The operator for this bind rule can be one of the following:

=

The bind rule matches if the current time has the same hour and minute as specified in the value: timeofday="0123".

!=

The bind rule matches if the current time has a different hour or minute than specified in the value: timeofday!="0123".

<

The bind rule matches if the current time is between midnight (inclusive) and the time specified in the value (exclusive). That is, if the current time is earlier in the day than the specified time: timeofday<"0123".

The bind rule matches if the current time is between midnight (inclusive) and the time specified in the value (inclusive). That is, if the current time is earlier in the day or the same as the specified time: timeofday⇐"0123".

>

The bind rule matches if the current time is between the time specified in the value (exclusive) and 11:59 p.m. (inclusive). That is, if the current time is later in the day than the specified time: timeofday>"0123".

>=

The bind rule matches if the current time is between the time specified in the value (inclusive) and 11:59 p.m. (inclusive). That is, if the current time is later in the day or the same as the specified time: timeofday>="0123".

oauthscope

The oauthscope bind rule is used to make access control decisions based on the set of scopes associated with an OAuth 2.0 access token that the client used to authenticate.

This bind rule is primarily used for clients that have authenticated with the OAUTHBEARER SASL mechanism or for clients that have authenticated to Delegated Admin using an OAuth token.
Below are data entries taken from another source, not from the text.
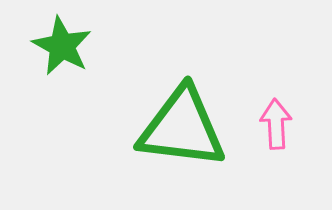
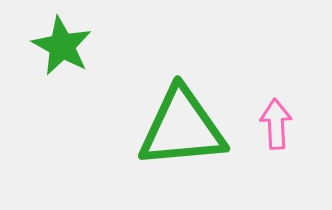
green triangle: rotated 12 degrees counterclockwise
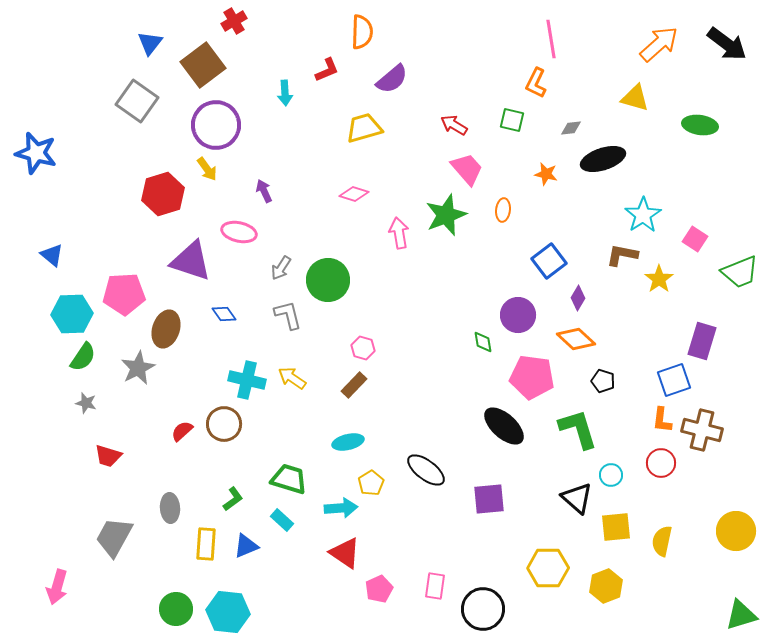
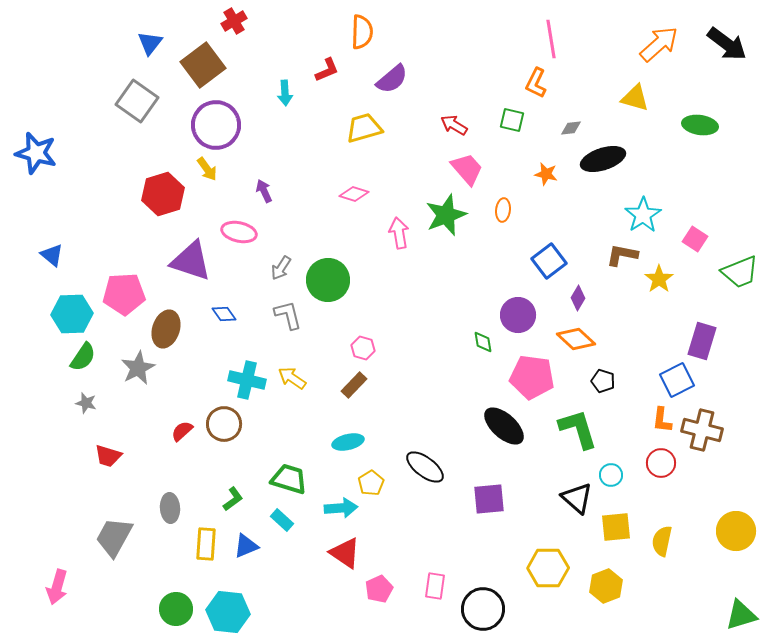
blue square at (674, 380): moved 3 px right; rotated 8 degrees counterclockwise
black ellipse at (426, 470): moved 1 px left, 3 px up
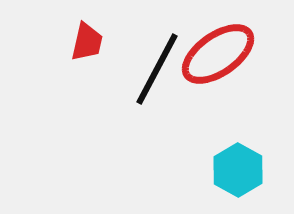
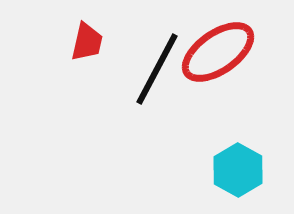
red ellipse: moved 2 px up
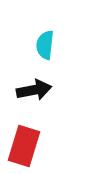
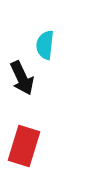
black arrow: moved 12 px left, 12 px up; rotated 76 degrees clockwise
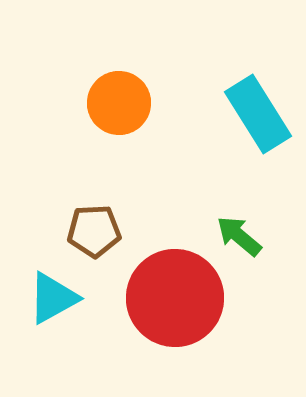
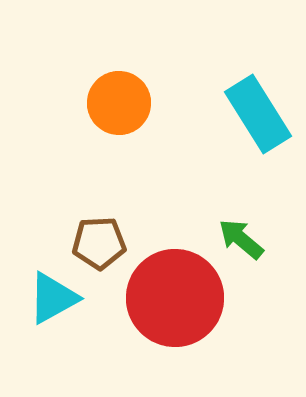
brown pentagon: moved 5 px right, 12 px down
green arrow: moved 2 px right, 3 px down
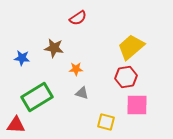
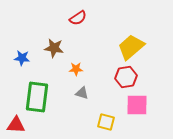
green rectangle: rotated 52 degrees counterclockwise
It does not currently apply to clients using SCIM or the Directory REST API even if they have authenticated with an OAuth token.

The value for this bind rule might have one of the following forms:

  • It can be the name of a single scope to match: oauthscope="admin_user".

  • It can be a substring assertion that contains one or more asterisks to use as wildcards: oauthscope="admin_*".

  • It can be a single asterisk to indicate that any scope is sufficient: oauthscope="*".

The != operator can be used as an alternative to the = operator: oauthscope!="admin_user". In that case, the bind rule matches if the user does not have the specified scope.